Answer these questions from the text on the Finn-men:
1. Where and in what year was the first recorded sighting?
2. What region did the Finn-men actually come from?
3. What law did the States General of the Netherlands pass in 1720?

§ **TEXT SHOWN**:
* * * * *

Finn-men, also known as Muckle men, Fion and Fin Finn, were Inuit sighted in the 17th century around the Northern Isles of Scotland.

==Sightings==
The first recorded sighting was in Orkney, in 1682. James Wallace, writing in about 1688, described a Finn-man in his "little Boat" at the south end of Eday being seen by the people of the island from the shore, and then fleeing swiftly when the islanders put out a boat to try and apprehend him. In 1684, a Finn-man seen at Westray was connected with the disappearance of fish from the area. A boat was captured in Orkney, and sent to the Physicians Hall in Edinburgh.

==Origins==
The "Finn-men" were initially identified as "Finns", an umbrella term used in the local language of the Orcadians to denote either Lapps, Kvens or Forest Finns. However, these "Finn-men" were in fact Inuit from the Davis Strait region, a fact recognised by Wallace. As it was considered more probable that they had sailed to the islands from the Cap of the North, the misnomer persisted nonetheless, possibly due to certain phonological similarities between the Greenlandic language spoken by the kayakers and the Finnic languages.

Wallace's eldest son James added a note to a 1700 publication of his father's account, suggesting they had been driven off course to Scotland by storms. The most likely reason for their arrival is that they were escaped prisoners, having been taken by European ships as exotic curiosities. Such was the concern about this practice that in 1720 the States General of the Netherlands passed a law prohibiting the murder or kidnapping of Inuit.

==Description==
John Brand, in A Brief Description of Orkney, described a sighting of a Finn-man.

* * * * *

§ **DATA UNDER STUDY**:
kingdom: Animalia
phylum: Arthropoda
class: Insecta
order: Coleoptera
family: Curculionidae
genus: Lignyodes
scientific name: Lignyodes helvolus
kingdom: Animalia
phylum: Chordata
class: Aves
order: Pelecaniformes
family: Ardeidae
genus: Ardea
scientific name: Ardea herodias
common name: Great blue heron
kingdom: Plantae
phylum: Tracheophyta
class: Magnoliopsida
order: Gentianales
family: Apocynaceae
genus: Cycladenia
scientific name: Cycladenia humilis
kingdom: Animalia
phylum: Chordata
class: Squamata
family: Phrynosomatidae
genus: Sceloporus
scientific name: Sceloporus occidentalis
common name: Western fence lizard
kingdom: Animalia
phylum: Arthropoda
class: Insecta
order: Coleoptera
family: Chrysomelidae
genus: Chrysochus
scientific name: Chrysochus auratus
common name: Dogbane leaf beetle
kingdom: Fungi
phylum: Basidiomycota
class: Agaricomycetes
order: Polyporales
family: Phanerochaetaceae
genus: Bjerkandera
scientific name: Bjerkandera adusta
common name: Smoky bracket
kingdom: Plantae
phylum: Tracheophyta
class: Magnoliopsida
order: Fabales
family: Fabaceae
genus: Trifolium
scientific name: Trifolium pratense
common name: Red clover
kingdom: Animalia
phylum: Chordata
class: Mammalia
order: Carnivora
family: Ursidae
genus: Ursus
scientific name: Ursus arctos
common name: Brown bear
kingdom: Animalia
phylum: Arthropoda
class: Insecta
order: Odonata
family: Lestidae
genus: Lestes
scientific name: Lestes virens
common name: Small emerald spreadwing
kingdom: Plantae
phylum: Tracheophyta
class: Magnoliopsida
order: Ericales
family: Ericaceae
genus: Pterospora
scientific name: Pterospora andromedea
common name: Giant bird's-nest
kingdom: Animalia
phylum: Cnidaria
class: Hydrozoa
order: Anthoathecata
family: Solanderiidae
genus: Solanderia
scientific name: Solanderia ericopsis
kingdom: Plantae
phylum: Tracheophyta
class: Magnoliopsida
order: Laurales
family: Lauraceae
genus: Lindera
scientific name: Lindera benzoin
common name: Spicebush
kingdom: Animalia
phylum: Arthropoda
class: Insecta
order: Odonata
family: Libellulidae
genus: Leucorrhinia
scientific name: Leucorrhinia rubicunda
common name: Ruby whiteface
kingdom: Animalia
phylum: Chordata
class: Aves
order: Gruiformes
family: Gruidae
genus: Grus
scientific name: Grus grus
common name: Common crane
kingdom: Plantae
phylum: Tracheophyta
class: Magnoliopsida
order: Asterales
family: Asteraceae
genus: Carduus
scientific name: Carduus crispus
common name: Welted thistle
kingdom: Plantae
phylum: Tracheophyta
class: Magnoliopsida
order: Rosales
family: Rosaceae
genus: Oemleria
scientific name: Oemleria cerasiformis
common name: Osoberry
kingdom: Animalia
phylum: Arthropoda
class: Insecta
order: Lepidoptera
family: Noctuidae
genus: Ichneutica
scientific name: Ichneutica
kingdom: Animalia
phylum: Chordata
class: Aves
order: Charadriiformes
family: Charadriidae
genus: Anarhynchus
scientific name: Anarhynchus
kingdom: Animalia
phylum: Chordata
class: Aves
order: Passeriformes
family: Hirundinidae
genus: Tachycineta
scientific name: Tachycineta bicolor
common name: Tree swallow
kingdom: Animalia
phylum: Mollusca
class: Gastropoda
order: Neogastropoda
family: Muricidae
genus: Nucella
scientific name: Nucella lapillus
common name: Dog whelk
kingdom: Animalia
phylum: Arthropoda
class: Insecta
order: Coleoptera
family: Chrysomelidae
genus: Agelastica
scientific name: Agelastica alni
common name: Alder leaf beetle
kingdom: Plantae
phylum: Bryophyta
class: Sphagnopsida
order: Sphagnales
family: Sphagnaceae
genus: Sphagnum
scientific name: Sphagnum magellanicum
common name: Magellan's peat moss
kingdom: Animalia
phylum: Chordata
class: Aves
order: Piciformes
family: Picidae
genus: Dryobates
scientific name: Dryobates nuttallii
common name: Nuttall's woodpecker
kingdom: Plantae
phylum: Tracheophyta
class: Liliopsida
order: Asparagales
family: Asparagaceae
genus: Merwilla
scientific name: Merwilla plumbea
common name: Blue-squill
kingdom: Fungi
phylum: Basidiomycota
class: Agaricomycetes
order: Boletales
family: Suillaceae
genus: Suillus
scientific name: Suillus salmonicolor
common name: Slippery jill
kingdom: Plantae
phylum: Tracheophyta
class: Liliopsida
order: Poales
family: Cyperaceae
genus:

* * * * *

§ **RESPONSE**:
1. In Orkney, in 1682.
2. The Davis Strait region.
3. A law prohibiting the murder or kidnapping of Inuit.